01/10/2025
Daily Currency Market Update – 13th June 2025
GBP/EUR
Summary: GBP/EUR fell below 1.1740 as investors reacted to escalating Middle East tensions. Pound Sterling weakened as risk sentiment deteriorated following Israel’s airstrikes on Iran’s nuclear facilities. Meanwhile, the Euro found support as European Central Bank (ECB) officials signalled that the monetary easing cycle may be nearing its end.
Outlook: The market will monitor UK inflation expectations and German economic data, including the Harmonised Index of Consumer Prices (HICP) and Industrial Production figures. If risk aversion persists, GBP/EUR could remain under pressure.
GBP/USD
Summary: GBP/USD slumped to 1.3530 as geopolitical uncertainty drove investors toward safe-haven assets.
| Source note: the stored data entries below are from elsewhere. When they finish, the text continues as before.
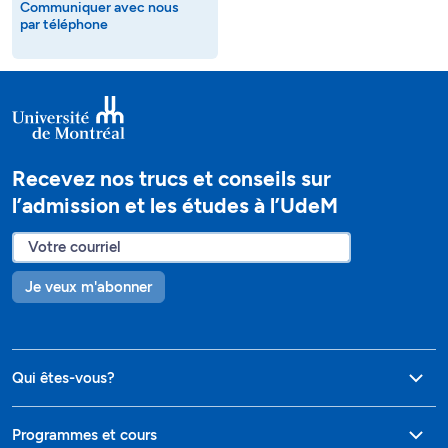
Communiquer avec nous
par téléphone
Recevez nos trucs et conseils sur
l’admission et les études à l’UdeM
Je veux m'abonner
Qui êtes-vous?
Programmes et cours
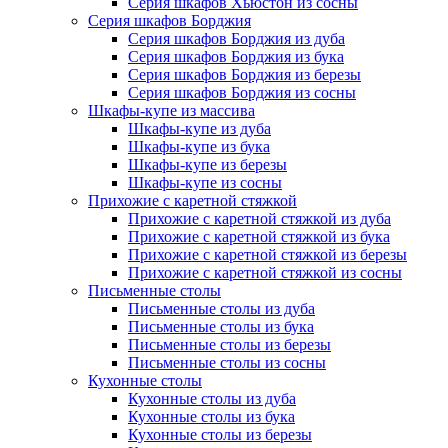
Серия шкафов Хьюстон из сосны
Серия шкафов Борджия
Серия шкафов Борджия из дуба
Серия шкафов Борджия из бука
Серия шкафов Борджия из березы
Серия шкафов Борджия из сосны
Шкафы-купе из массива
Шкафы-купе из дуба
Шкафы-купе из бука
Шкафы-купе из березы
Шкафы-купе из сосны
Прихожие с каретной стяжкой
Прихожие с каретной стяжкой из дуба
Прихожие с каретной стяжкой из бука
Прихожие с каретной стяжкой из березы
Прихожие с каретной стяжкой из сосны
Письменные столы
Письменные столы из дуба
Письменные столы из бука
Письменные столы из березы
Письменные столы из сосны
Кухонные столы
Кухонные столы из дуба
Кухонные столы из бука
Кухонные столы из березы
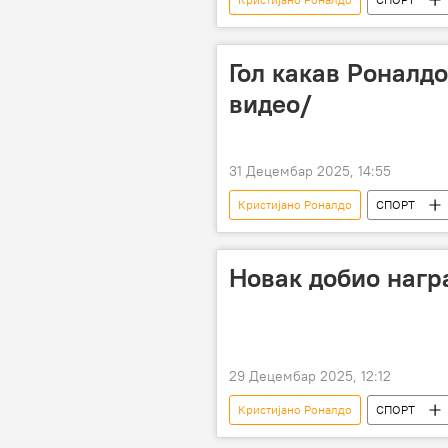
Гол какав Роналдо
видео/
31 Децембар 2025, 14:55
Кристијано Роналдо
СПОРТ
Новак добио нагр
29 Децембар 2025, 12:12
Кристијано Роналдо
СПОРТ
The Pound faced sharp selling pressure after Israel launched airstrikes on Iran, triggering a flight to safety that strengthened the US Dollar. Meanwhile, markets are bracing for next week’s Federal Reserve and Bank of England policy meetings, with both central banks expected to hold rates steady.
Outlook: The Pound’s trajectory will depend on geopolitical developments and upcoming UK inflation data. If tensions escalate further, GBP/USD could see additional downside.
EUR/USD
Summary: EUR/USD retreated from multi-year highs above 1.1600 as risk aversion lifted the US Dollar. Israel’s attack on Iran overshadowed softer US inflation data, prompting investors to seek refuge in the Greenback. Despite this, the Euro remains supported by ECB policymakers’ hawkish stance, reinforcing expectations that the easing cycle may be nearing its end.
Outlook: Eurozone Industrial Production and Trade Balance figures will be key for EUR/USD direction. If risk-off sentiment persists, the pair may struggle to reclaim recent highs.
USD/AUD
Summary: AUD declined sharply as risk sentiment deteriorated following Israel’s military action against Iran. The Australian Dollar, often sensitive to global risk trends, fell more than 1% as investors moved into safe-haven assets. Meanwhile, US Producer Price Index (PPI) data showed weaker-than-expected inflation, reinforcing expectations for Federal Reserve rate cuts later this year.
Outlook: The Australian Dollar’s movement will depend on geopolitical developments and upcoming domestic economic indicators. If risk aversion remains elevated, AUD could face further downside.
USD/CAD
Summary: USD/CAD climbed to the mid-1.3600s as safe-haven flows into the US Dollar offset gains from surging crude oil prices. Oil prices spiked more than 9% following Israel’s attack on Iran, raising concerns about supply disruptions. Despite this, the Canadian Dollar struggled as investors sought refuge in the Greenback amid heightened geopolitical uncertainty.
Outlook: Crude oil price movements and US economic indicators will shape near-term USD/CAD direction. If tensions escalate further, safe-haven demand could keep the pair elevated.
USD/CHF
Summary: USD/CHF dropped to two-month lows near 0.8080 as heightened geopolitical risks bolstered demand for the Swiss Franc. Investors rushed into safe-haven assets following Israel’s airstrikes on Iran, driving the US Dollar lower. Meanwhile, Swiss inflation concerns continue to influence expectations regarding the Swiss National Bank’s policy stance.
Outlook: The market will monitor geopolitical developments and US policy signals for further USD/CHF movement. If safe-haven demand remains strong, the pair may continue its downward trajectory.
Final Summary
Currency markets are reacting sharply to Israel’s attack on Iran, with risk aversion driving investors toward safe-haven assets. The Pound weakened as geopolitical uncertainty overshadowed economic data, while the Euro remains supported by ECB hawkish signals. The US Dollar rebounded as investors sought safety, impacting commodity-linked currencies like the Australian and Canadian Dollars. The Swiss Franc strengthened as safe-haven flows surged. The market will closely watch geopolitical developments and upcoming inflation data for further market direction.